── RECORDED INFORMATION

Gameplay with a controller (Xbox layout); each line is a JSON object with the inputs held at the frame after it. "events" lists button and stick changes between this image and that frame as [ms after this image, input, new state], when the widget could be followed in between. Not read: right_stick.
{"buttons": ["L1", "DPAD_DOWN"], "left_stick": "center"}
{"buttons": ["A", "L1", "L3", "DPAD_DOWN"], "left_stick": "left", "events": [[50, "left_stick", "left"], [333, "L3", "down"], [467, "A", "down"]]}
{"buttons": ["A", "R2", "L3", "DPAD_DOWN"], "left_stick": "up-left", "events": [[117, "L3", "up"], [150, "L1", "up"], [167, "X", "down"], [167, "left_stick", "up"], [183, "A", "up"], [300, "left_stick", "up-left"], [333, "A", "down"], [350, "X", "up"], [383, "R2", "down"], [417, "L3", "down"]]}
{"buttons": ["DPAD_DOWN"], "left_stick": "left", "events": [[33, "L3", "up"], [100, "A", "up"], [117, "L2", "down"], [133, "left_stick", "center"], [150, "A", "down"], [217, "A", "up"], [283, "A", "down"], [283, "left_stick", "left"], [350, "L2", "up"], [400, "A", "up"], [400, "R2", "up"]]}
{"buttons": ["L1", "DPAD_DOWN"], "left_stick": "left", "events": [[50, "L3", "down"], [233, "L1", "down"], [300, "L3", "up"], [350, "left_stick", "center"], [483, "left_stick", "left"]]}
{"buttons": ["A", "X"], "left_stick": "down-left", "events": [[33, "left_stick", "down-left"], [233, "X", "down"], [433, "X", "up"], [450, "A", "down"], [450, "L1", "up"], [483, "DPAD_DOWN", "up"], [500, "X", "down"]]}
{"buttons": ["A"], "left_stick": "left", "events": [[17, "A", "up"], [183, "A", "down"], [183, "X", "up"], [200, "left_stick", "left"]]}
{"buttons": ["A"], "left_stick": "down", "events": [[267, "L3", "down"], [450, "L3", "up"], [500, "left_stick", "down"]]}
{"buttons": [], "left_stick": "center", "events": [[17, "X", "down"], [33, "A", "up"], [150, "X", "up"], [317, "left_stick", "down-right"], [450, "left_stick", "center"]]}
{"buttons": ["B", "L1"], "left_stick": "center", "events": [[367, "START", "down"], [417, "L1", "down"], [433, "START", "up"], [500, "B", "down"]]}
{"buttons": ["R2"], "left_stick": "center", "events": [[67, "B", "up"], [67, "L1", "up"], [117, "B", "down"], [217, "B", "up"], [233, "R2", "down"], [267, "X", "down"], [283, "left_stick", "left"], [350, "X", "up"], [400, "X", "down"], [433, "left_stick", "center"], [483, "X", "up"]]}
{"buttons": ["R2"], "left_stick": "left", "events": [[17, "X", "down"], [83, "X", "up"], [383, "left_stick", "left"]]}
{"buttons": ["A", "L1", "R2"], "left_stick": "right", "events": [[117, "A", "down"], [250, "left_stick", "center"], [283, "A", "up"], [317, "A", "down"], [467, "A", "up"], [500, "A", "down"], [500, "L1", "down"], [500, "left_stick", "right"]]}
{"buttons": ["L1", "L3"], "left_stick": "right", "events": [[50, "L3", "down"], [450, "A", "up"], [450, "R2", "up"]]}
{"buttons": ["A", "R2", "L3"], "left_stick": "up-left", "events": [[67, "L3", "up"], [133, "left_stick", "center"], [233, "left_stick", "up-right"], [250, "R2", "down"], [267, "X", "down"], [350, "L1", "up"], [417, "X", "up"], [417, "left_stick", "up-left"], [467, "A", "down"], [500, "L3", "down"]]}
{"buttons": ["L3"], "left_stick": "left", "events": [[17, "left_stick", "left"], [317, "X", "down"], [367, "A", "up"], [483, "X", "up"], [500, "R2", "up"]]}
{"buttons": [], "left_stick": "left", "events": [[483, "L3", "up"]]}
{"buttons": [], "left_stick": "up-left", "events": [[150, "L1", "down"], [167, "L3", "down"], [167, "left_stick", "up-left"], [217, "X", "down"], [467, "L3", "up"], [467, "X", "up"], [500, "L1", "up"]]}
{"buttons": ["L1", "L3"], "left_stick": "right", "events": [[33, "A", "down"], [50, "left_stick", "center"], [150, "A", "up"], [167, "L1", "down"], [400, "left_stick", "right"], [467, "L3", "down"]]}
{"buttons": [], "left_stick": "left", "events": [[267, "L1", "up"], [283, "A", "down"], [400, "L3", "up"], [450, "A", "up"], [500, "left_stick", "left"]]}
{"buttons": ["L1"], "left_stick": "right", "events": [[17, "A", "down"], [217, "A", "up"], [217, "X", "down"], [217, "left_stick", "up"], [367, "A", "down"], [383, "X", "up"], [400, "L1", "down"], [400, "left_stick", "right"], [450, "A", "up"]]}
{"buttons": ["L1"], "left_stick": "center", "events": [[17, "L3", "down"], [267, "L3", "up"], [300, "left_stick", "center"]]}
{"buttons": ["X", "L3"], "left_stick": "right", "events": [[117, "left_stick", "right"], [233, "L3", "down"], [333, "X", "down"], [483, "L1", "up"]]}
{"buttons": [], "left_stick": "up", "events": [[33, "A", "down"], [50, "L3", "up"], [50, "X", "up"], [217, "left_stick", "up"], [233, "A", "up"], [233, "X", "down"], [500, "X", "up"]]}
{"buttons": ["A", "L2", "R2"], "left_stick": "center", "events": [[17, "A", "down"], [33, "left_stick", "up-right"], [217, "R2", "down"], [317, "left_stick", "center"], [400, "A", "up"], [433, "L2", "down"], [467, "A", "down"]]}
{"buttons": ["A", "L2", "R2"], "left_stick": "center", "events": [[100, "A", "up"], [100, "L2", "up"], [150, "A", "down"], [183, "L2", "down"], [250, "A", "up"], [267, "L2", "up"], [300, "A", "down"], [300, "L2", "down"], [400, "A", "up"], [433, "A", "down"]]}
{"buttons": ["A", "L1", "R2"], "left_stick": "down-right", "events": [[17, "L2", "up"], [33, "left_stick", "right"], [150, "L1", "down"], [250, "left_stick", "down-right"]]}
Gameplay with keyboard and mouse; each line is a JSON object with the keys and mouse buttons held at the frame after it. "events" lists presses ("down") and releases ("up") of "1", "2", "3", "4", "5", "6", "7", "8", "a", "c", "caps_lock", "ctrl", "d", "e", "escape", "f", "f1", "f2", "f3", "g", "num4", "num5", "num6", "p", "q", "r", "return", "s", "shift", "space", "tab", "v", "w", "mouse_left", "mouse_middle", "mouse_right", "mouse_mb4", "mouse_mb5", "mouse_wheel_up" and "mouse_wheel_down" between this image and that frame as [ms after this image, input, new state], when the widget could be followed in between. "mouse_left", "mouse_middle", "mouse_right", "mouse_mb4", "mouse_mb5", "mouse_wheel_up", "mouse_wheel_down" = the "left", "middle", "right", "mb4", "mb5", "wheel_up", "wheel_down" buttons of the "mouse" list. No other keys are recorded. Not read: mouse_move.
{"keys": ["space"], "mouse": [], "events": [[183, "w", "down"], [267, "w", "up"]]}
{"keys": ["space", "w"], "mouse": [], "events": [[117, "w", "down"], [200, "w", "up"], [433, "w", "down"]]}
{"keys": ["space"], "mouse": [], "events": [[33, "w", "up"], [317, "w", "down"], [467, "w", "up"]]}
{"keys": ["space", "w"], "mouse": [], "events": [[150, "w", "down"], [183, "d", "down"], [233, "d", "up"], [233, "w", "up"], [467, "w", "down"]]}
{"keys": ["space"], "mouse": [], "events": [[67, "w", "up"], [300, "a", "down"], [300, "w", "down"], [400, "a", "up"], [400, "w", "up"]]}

────

EXERCISE BRIEF: A faithful copy of all the records is required.

OUTPUT FOR THIS EXERCISE:
Gameplay with a controller (Xbox layout); each line is a JSON object with the inputs held at the frame after it. "events" lists button and stick changes between this image and that frame as [ms after this image, input, new state], when the widget could be followed in between. Not read: right_stick.
{"buttons": ["L1", "DPAD_DOWN"], "left_stick": "center"}
{"buttons": ["A", "L1", "L3", "DPAD_DOWN"], "left_stick": "left", "events": [[50, "left_stick", "left"], [333, "L3", "down"], [467, "A", "down"]]}
{"buttons": ["A", "R2", "L3", "DPAD_DOWN"], "left_stick": "up-left", "events": [[117, "L3", "up"], [150, "L1", "up"], [167, "X", "down"], [167, "left_stick", "up"], [183, "A", "up"], [300, "left_stick", "up-left"], [333, "A", "down"], [350, "X", "up"], [383, "R2", "down"], [417, "L3", "down"]]}
{"buttons": ["DPAD_DOWN"], "left_stick": "left", "events": [[33, "L3", "up"], [100, "A", "up"], [117, "L2", "down"], [133, "left_stick", "center"], [150, "A", "down"], [217, "A", "up"], [283, "A", "down"], [283, "left_stick", "left"], [350, "L2", "up"], [400, "A", "up"], [400, "R2", "up"]]}
{"buttons": ["L1", "DPAD_DOWN"], "left_stick": "left", "events": [[50, "L3", "down"], [233, "L1", "down"], [300, "L3", "up"], [350, "left_stick", "center"], [483, "left_stick", "left"]]}
{"buttons": ["A", "X"], "left_stick": "down-left", "events": [[33, "left_stick", "down-left"], [233, "X", "down"], [433, "X", "up"], [450, "A", "down"], [450, "L1", "up"], [483, "DPAD_DOWN", "up"], [500, "X", "down"]]}
{"buttons": ["A"], "left_stick": "left", "events": [[17, "A", "up"], [183, "A", "down"], [183, "X", "up"], [200, "left_stick", "left"]]}
{"buttons": ["A"], "left_stick": "down", "events": [[267, "L3", "down"], [450, "L3", "up"], [500, "left_stick", "down"]]}
{"buttons": [], "left_stick": "center", "events": [[17, "X", "down"], [33, "A", "up"], [150, "X", "up"], [317, "left_stick", "down-right"], [450, "left_stick", "center"]]}
{"buttons": ["B", "L1"], "left_stick": "center", "events": [[367, "START", "down"], [417, "L1", "down"], [433, "START", "up"], [500, "B", "down"]]}
{"buttons": ["R2"], "left_stick": "center", "events": [[67, "B", "up"], [67, "L1", "up"], [117, "B", "down"], [217, "B", "up"], [233, "R2", "down"], [267, "X", "down"], [283, "left_stick", "left"], [350, "X", "up"], [400, "X", "down"], [433, "left_stick", "center"], [483, "X", "up"]]}
{"buttons": ["R2"], "left_stick": "left", "events": [[17, "X", "down"], [83, "X", "up"], [383, "left_stick", "left"]]}
{"buttons": ["A", "L1", "R2"], "left_stick": "right", "events": [[117, "A", "down"], [250, "left_stick", "center"], [283, "A", "up"], [317, "A", "down"], [467, "A", "up"], [500, "A", "down"], [500, "L1", "down"], [500, "left_stick", "right"]]}
{"buttons": ["L1", "L3"], "left_stick": "right", "events": [[50, "L3", "down"], [450, "A", "up"], [450, "R2", "up"]]}
{"buttons": ["A", "R2", "L3"], "left_stick": "up-left", "events": [[67, "L3", "up"], [133, "left_stick", "center"], [233, "left_stick", "up-right"], [250, "R2", "down"], [267, "X", "down"], [350, "L1", "up"], [417, "X", "up"], [417, "left_stick", "up-left"], [467, "A", "down"], [500, "L3", "down"]]}
{"buttons": ["L3"], "left_stick": "left", "events": [[17, "left_stick", "left"], [317, "X", "down"], [367, "A", "up"], [483, "X", "up"], [500, "R2", "up"]]}
{"buttons": [], "left_stick": "left", "events": [[483, "L3", "up"]]}
{"buttons": [], "left_stick": "up-left", "events": [[150, "L1", "down"], [167, "L3", "down"], [167, "left_stick", "up-left"], [217, "X", "down"], [467, "L3", "up"], [467, "X", "up"], [500, "L1", "up"]]}
{"buttons": ["L1", "L3"], "left_stick": "right", "events": [[33, "A", "down"], [50, "left_stick", "center"], [150, "A", "up"], [167, "L1", "down"], [400, "left_stick", "right"], [467, "L3", "down"]]}
{"buttons": [], "left_stick": "left", "events": [[267, "L1", "up"], [283, "A", "down"], [400, "L3", "up"], [450, "A", "up"], [500, "left_stick", "left"]]}
{"buttons": ["L1"], "left_stick": "right", "events": [[17, "A", "down"], [217, "A", "up"], [217, "X", "down"], [217, "left_stick", "up"], [367, "A", "down"], [383, "X", "up"], [400, "L1", "down"], [400, "left_stick", "right"], [450, "A", "up"]]}
{"buttons": ["L1"], "left_stick": "center", "events": [[17, "L3", "down"], [267, "L3", "up"], [300, "left_stick", "center"]]}
{"buttons": ["X", "L3"], "left_stick": "right", "events": [[117, "left_stick", "right"], [233, "L3", "down"], [333, "X", "down"], [483, "L1", "up"]]}
{"buttons": [], "left_stick": "up", "events": [[33, "A", "down"], [50, "L3", "up"], [50, "X", "up"], [217, "left_stick", "up"], [233, "A", "up"], [233, "X", "down"], [500, "X", "up"]]}
{"buttons": ["A", "L2", "R2"], "left_stick": "center", "events": [[17, "A", "down"], [33, "left_stick", "up-right"], [217, "R2", "down"], [317, "left_stick", "center"], [400, "A", "up"], [433, "L2", "down"], [467, "A", "down"]]}
{"buttons": ["A", "L2", "R2"], "left_stick": "center", "events": [[100, "A", "up"], [100, "L2", "up"], [150, "A", "down"], [183, "L2", "down"], [250, "A", "up"], [267, "L2", "up"], [300, "A", "down"], [300, "L2", "down"], [400, "A", "up"], [433, "A", "down"]]}
{"buttons": ["A", "L1", "R2"], "left_stick": "down-right", "events": [[17, "L2", "up"], [33, "left_stick", "right"], [150, "L1", "down"], [250, "left_stick", "down-right"]]}
Gameplay with keyboard and mouse; each line is a JSON object with the keys and mouse buttons held at the frame after it. "events" lists presses ("down") and releases ("up") of "1", "2", "3", "4", "5", "6", "7", "8", "a", "c", "caps_lock", "ctrl", "d", "e", "escape", "f", "f1", "f2", "f3", "g", "num4", "num5", "num6", "p", "q", "r", "return", "s", "shift", "space", "tab", "v", "w", "mouse_left", "mouse_middle", "mouse_right", "mouse_mb4", "mouse_mb5", "mouse_wheel_up" and "mouse_wheel_down" between this image and that frame as [ms after this image, input, new state], when the widget could be followed in between. "mouse_left", "mouse_middle", "mouse_right", "mouse_mb4", "mouse_mb5", "mouse_wheel_up", "mouse_wheel_down" = the "left", "middle", "right", "mb4", "mb5", "wheel_up", "wheel_down" buttons of the "mouse" list. No other keys are recorded. Not read: mouse_move.
{"keys": ["space"], "mouse": [], "events": [[183, "w", "down"], [267, "w", "up"]]}
{"keys": ["space", "w"], "mouse": [], "events": [[117, "w", "down"], [200, "w", "up"], [433, "w", "down"]]}
{"keys": ["space"], "mouse": [], "events": [[33, "w", "up"], [317, "w", "down"], [467, "w", "up"]]}
{"keys": ["space", "w"], "mouse": [], "events": [[150, "w", "down"], [183, "d", "down"], [233, "d", "up"], [233, "w", "up"], [467, "w", "down"]]}
{"keys": ["space"], "mouse": [], "events": [[67, "w", "up"], [300, "a", "down"], [300, "w", "down"], [400, "a", "up"], [400, "w", "up"]]}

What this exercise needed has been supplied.